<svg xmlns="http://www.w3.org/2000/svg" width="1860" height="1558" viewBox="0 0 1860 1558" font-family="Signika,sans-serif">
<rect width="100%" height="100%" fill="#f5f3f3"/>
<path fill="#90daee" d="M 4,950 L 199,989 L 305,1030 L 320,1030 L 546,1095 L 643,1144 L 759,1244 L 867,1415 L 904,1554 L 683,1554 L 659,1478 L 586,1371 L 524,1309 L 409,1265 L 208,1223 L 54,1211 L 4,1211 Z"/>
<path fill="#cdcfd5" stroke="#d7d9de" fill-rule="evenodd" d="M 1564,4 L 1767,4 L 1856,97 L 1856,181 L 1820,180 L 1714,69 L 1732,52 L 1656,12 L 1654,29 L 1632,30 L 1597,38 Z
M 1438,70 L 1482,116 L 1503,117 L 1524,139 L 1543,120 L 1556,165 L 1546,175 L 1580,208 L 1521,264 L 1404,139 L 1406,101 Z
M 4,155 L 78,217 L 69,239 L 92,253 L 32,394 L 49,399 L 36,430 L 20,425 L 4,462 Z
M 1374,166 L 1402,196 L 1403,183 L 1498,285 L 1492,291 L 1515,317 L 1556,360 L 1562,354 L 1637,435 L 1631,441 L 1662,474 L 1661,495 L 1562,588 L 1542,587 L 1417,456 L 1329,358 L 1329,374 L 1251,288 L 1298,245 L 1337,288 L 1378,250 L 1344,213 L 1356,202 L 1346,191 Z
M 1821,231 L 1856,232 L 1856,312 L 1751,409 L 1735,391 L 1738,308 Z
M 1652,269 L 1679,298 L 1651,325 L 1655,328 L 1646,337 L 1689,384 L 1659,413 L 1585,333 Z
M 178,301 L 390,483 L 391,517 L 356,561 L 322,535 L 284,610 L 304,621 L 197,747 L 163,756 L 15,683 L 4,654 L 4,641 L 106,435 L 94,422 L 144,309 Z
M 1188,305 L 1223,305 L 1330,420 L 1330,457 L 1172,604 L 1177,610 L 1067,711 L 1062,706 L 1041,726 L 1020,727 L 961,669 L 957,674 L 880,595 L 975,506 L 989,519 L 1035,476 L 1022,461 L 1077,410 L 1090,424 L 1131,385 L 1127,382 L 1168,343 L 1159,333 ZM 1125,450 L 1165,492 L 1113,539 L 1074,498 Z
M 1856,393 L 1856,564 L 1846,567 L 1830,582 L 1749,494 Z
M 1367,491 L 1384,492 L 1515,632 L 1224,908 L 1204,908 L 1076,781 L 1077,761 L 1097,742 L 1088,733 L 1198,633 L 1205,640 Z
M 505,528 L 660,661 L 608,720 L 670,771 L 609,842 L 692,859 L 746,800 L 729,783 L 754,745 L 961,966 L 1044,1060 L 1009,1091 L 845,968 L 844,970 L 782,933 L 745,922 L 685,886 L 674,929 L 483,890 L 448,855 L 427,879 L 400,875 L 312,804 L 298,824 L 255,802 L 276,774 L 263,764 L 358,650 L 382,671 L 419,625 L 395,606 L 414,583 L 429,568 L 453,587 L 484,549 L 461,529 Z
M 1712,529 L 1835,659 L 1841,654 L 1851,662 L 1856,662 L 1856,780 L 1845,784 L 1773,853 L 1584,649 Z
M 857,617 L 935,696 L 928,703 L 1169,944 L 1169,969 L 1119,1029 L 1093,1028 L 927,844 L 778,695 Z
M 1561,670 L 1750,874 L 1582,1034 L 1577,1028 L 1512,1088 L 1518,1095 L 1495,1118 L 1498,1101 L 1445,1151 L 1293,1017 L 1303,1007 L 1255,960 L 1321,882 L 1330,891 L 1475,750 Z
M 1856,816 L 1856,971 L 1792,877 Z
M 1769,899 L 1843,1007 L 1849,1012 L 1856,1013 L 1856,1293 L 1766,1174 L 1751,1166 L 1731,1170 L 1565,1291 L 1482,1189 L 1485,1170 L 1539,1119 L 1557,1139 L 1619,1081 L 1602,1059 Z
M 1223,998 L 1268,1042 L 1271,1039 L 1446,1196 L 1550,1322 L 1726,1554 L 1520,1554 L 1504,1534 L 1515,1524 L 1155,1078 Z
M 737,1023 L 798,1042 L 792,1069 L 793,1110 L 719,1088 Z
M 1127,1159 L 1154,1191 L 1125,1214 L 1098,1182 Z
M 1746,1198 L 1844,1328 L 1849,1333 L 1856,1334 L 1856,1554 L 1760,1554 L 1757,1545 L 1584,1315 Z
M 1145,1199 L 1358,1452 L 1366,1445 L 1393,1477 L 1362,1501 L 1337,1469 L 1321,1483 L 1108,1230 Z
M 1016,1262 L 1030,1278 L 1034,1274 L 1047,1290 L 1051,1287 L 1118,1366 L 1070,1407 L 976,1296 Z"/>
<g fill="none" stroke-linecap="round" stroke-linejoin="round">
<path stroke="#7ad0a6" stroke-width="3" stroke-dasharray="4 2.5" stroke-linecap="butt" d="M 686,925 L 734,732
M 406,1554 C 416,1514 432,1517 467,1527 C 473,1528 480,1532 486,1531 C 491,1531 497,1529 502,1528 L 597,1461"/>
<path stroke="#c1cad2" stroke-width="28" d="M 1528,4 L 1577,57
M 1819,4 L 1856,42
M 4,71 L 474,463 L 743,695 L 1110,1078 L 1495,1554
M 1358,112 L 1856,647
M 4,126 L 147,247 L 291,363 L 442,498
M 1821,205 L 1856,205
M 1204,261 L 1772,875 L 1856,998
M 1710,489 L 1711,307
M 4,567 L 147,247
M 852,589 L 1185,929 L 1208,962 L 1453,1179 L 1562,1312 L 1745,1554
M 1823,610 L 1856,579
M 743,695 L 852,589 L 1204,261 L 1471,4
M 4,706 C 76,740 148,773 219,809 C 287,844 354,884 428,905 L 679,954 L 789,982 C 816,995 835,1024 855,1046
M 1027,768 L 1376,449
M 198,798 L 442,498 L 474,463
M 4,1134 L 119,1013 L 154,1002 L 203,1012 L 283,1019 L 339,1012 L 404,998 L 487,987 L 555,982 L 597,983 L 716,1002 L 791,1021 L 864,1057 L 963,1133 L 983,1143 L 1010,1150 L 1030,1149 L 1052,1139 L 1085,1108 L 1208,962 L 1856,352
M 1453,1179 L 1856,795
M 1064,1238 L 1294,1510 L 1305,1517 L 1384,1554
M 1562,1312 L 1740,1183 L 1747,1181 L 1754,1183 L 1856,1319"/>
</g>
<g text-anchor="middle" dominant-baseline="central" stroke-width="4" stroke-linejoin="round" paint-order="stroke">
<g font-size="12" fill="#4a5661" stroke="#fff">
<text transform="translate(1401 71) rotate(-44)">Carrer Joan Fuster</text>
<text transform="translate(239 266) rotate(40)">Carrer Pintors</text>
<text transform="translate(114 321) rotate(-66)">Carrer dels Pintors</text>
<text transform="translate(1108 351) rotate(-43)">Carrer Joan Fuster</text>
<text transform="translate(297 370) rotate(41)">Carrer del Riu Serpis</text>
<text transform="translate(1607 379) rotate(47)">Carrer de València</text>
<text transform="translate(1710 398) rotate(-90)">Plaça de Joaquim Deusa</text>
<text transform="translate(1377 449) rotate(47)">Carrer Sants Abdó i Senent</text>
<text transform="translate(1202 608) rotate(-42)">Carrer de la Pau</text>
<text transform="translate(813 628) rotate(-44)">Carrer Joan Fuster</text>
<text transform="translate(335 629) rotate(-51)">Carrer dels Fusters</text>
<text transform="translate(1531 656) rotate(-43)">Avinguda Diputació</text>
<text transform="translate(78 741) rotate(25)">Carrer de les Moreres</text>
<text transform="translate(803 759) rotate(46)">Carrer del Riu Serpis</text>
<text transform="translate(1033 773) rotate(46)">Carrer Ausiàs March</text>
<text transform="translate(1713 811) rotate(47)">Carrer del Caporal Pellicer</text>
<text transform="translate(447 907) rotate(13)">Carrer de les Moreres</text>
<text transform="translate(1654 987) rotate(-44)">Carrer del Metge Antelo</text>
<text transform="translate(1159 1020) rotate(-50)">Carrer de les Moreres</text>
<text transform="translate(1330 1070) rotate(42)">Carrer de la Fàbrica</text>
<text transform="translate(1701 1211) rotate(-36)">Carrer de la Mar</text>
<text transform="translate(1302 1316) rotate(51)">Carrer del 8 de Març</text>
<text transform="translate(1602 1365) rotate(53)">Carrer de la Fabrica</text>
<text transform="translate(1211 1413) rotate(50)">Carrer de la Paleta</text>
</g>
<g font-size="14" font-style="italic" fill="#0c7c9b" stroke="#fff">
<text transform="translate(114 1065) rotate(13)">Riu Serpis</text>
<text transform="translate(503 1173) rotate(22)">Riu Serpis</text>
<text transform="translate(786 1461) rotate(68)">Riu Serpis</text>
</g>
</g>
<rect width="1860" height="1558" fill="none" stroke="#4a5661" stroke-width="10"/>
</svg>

========

**Exercise goal**.
In the records above, locate each line with the word "linecap". Copy all such lines.

**Your response**.
<g fill="none" stroke-linecap="round" stroke-linejoin="round">
<path stroke="#7ad0a6" stroke-width="3" stroke-dasharray="4 2.5" stroke-linecap="butt" d="M 686,925 L 734,732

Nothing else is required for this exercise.